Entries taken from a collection
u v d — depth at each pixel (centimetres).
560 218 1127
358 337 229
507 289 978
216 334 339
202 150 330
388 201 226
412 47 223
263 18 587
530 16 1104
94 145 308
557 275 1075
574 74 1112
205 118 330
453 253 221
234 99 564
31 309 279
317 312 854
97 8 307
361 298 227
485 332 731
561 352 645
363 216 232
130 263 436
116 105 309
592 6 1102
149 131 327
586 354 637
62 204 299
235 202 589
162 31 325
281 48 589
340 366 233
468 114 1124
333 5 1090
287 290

**Exercise goal**
Every record must be output again with its wording unchanged.

**Written response**
u v d — depth at each pixel (centimetres).
560 218 1127
358 337 229
507 289 978
216 334 339
202 150 330
388 201 226
412 47 223
263 18 587
530 16 1104
94 145 308
557 275 1075
574 74 1112
205 118 330
453 253 221
234 99 564
31 309 279
317 312 854
97 8 307
361 298 227
485 332 731
561 352 645
363 216 232
130 263 436
116 105 309
592 6 1102
149 131 327
586 354 637
62 204 299
235 202 589
162 31 325
281 48 589
340 366 233
468 114 1124
333 5 1090
287 290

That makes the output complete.